The classification “Confidential Information” covers sensitive information about individuals and/or sensitive information about ACUNS. Information receiving this classification requires a high level of protection against unauthorized disclosure, modification, destruction, and use. Specific categories of confidential information include information about:

  • Current and former members, including academic, disciplinary, and financial records submitted by members to ACUNS.
  • Current, former, and prospective employees, including employment, pay, health, and insurance data, and other personnel information.

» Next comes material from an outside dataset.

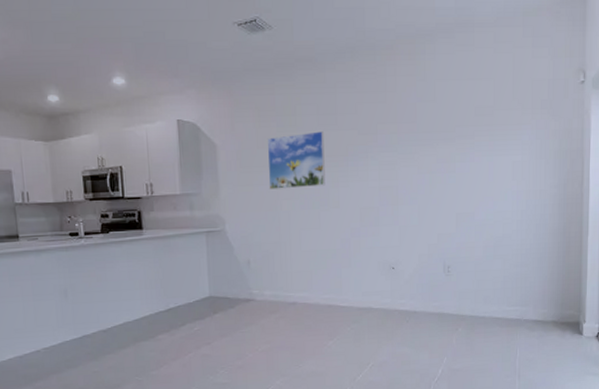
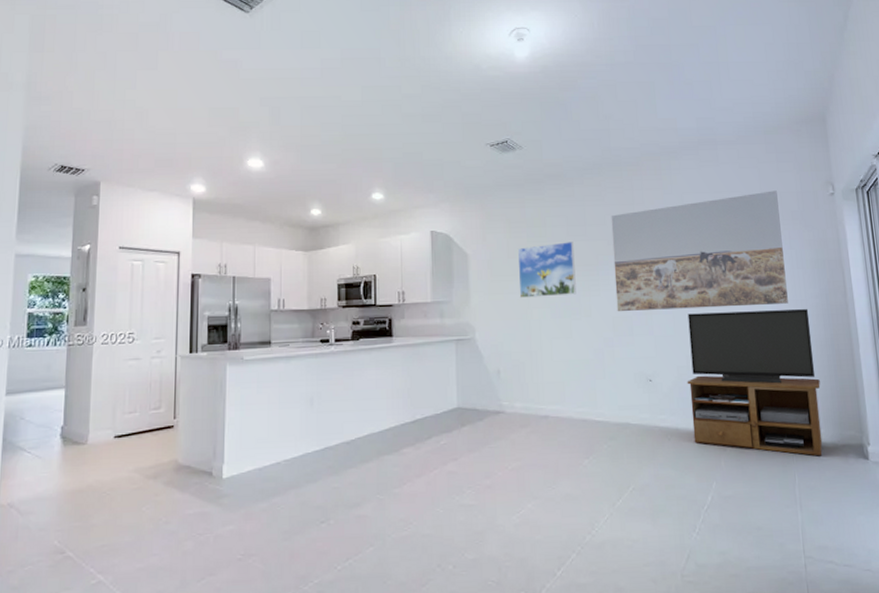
wall art: none [362,78,529,203] -> present [611,190,788,312]
tv stand: none [427,199,549,333] -> present [687,309,823,456]

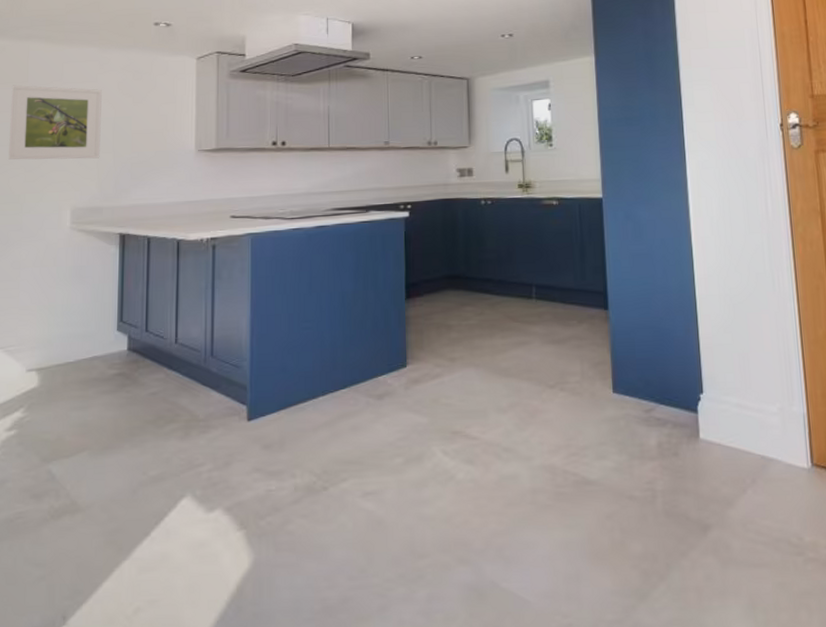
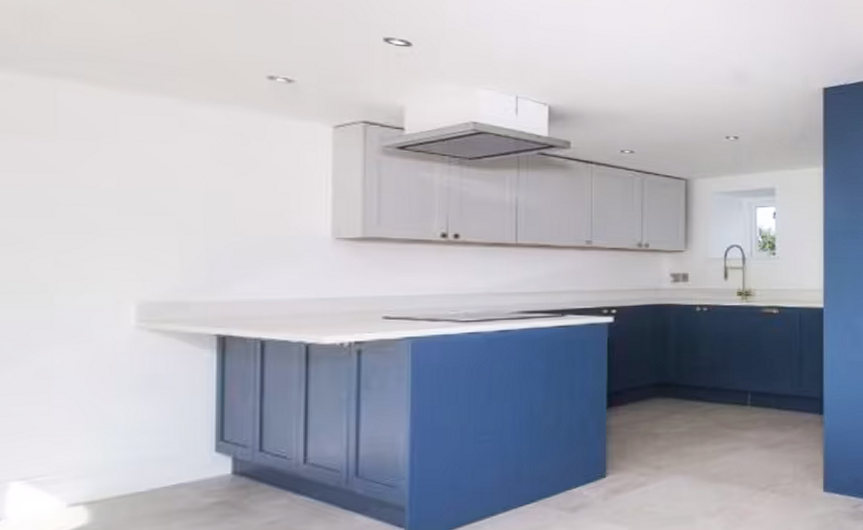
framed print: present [8,85,102,160] -> none [25,136,185,241]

  • Research, including information related to a forthcoming or pending patent application and information related to human subjects.
  • Certain ACUNS business operations, finances, legal matters, or other operations of a particularly sensitive nature.
  • Information security data, including passwords.

Determining Authorizations: Only those with legitimate, official need have the access to the classified electronic records of ACUNS. The ACUNS Board can determine who is authorized to have access to the information. They should make sure that those with access have a need to know the information and know the security requirements for that information. For “Confidential Information,” they should also make sure that those given access have a need to know and have, if deemed necessary, signed a confidentiality agreement that covers the information.